__Supplied data__
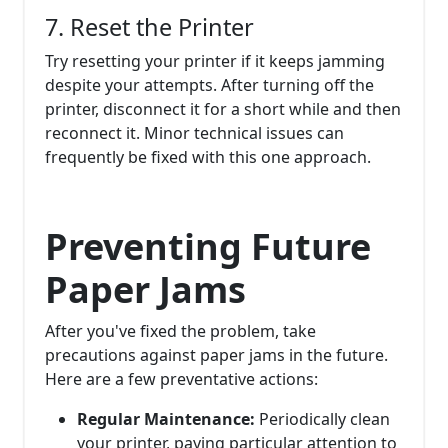
7. Reset the Printer
Try resetting your printer if it keeps jamming
despite your attempts. After turning off the
printer, disconnect it for a short while and then
reconnect it. Minor technical issues can
frequently be fixed with this one approach.
Preventing Future
Paper Jams
After you've fixed the problem, take
precautions against paper jams in the future.
Here are a few preventative actions:
Regular Maintenance:
Periodically clean
your printer, paying particular attention to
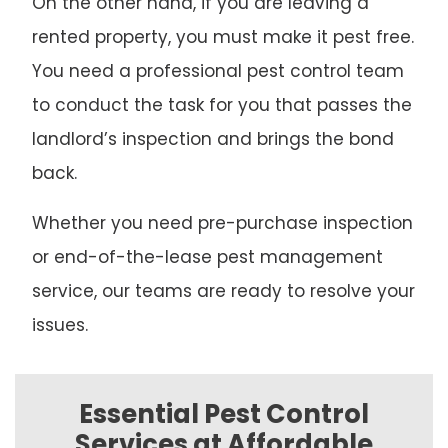
On the other hand, if you are leaving a
rented property, you must make it pest free.
You need a professional pest control team
to conduct the task for you that passes the
landlord’s inspection and brings the bond
back.
Whether you need pre-purchase inspection
or end-of-the-lease pest management
service, our teams are ready to resolve your
issues.
Essential Pest Control
Services at Affordable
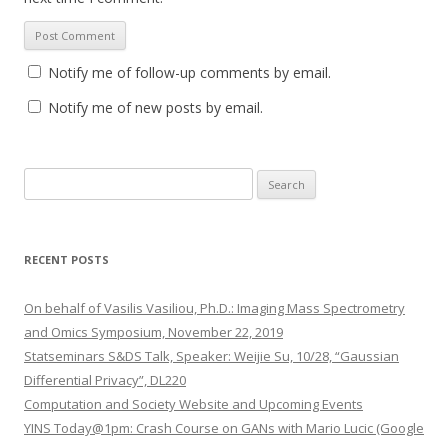
Notify me of follow-up comments by email.
Notify me of new posts by email.
S
e
a
r
RECENT POSTS
c
h
On behalf of Vasilis Vasiliou, Ph.D.: Imaging Mass Spectrometry
f
and Omics Symposium, November 22, 2019
o
Statseminars S&DS Talk, Speaker: Weijie Su, 10/28, “Gaussian
r
Differential Privacy”, DL220
:
Computation and Society Website and Upcoming Events
YINS Today@1pm: Crash Course on GANs with Mario Lucic (Google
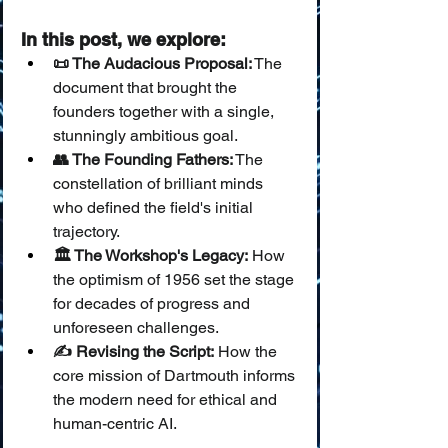
In this post, we explore:
📜 The Audacious Proposal:
 The 
document that brought the 
founders together with a single, 
stunningly ambitious goal.
👥 The Founding Fathers:
 The 
constellation of brilliant minds 
who defined the field's initial 
trajectory.
🏛️ The Workshop's Legacy:
 How 
the optimism of 1956 set the stage 
for decades of progress and 
unforeseen challenges.
✍️ Revising the Script:
 How the 
core mission of Dartmouth informs 
the modern need for ethical and 
human-centric AI.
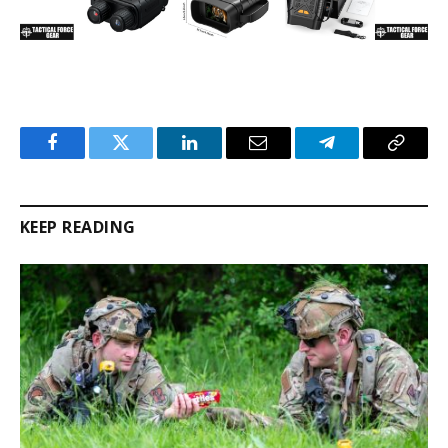
Facebook
Twitter
LinkedIn
Email
Telegram
Copy
Link
KEEP READING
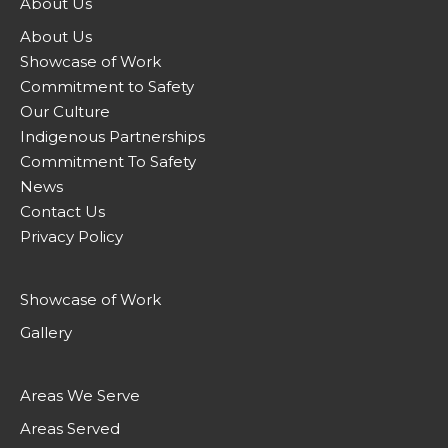
About Us
About Us
Showcase of Work
Commitment to Safety
Our Culture
Indigenous Partnerships
Commitment To Safety
News
Contact Us
Privacy Policy
Showcase of Work
Gallery
Areas We Serve
Areas Served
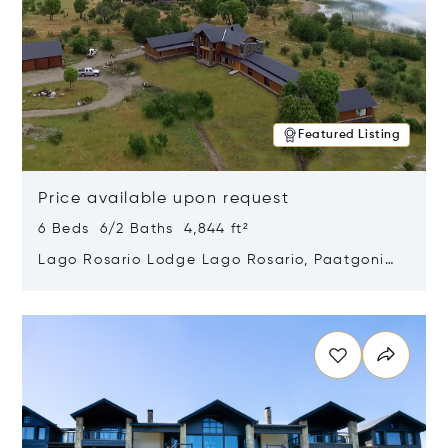
Featured Listing
Price available upon request
6 Beds 6/2 Baths 4,844 ft²
Lago Rosario Lodge Lago Rosario, Paatgonia,
Argentina 9205
Opens in new window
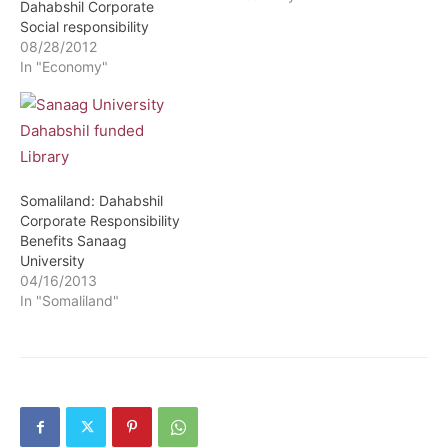
Dahabshil Corporate
Social responsibility
08/28/2012
In "Economy"
Somaliland: Dahabshil
Corporate Responsibility
Benefits Sanaag
University
04/16/2013
In "Somaliland"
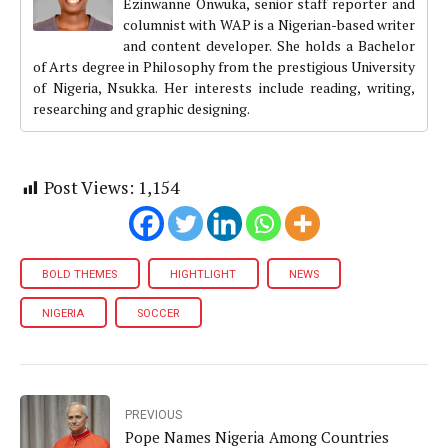
Ezinwanne Onwuka, senior staff reporter and
columnist with WAP is a Nigerian-based writer
and content developer. She holds a Bachelor
of Arts degree in Philosophy from the prestigious University
of Nigeria, Nsukka. Her interests include reading, writing,
researching and graphic designing.
Post Views:
1,154
BOLD THEMES
HIGHTLIGHT
NEWS
NIGERIA
SOCCER
PREVIOUS
Pope Names Nigeria Among Countries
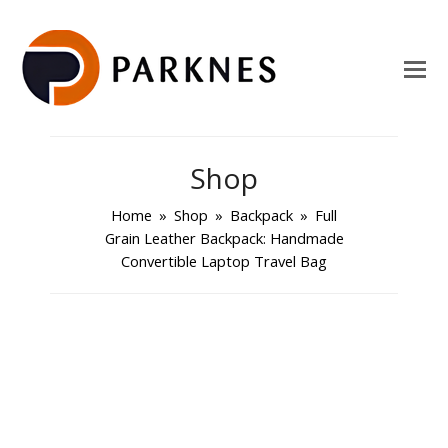
Shop
Home
»
Shop
»
Backpack
»
Full
Grain Leather Backpack: Handmade
Convertible Laptop Travel Bag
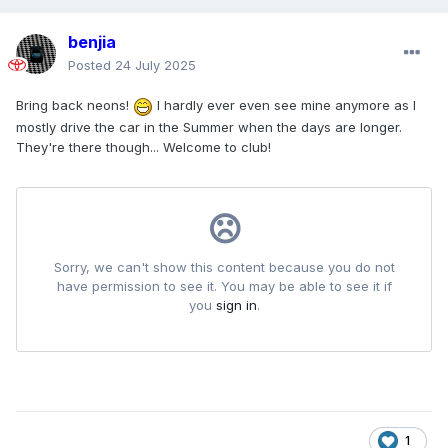
benjia
Posted
24 July 2025
Bring back neons!
I hardly ever even see mine anymore as I
mostly drive the car in the Summer when the days are longer.
They're there though... Welcome to club!
1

__Written task__
Lines above that include the string "Privacy" need to be copied.

__Result of this exercise__
Differential Privacy”, DL220
Privacy Policy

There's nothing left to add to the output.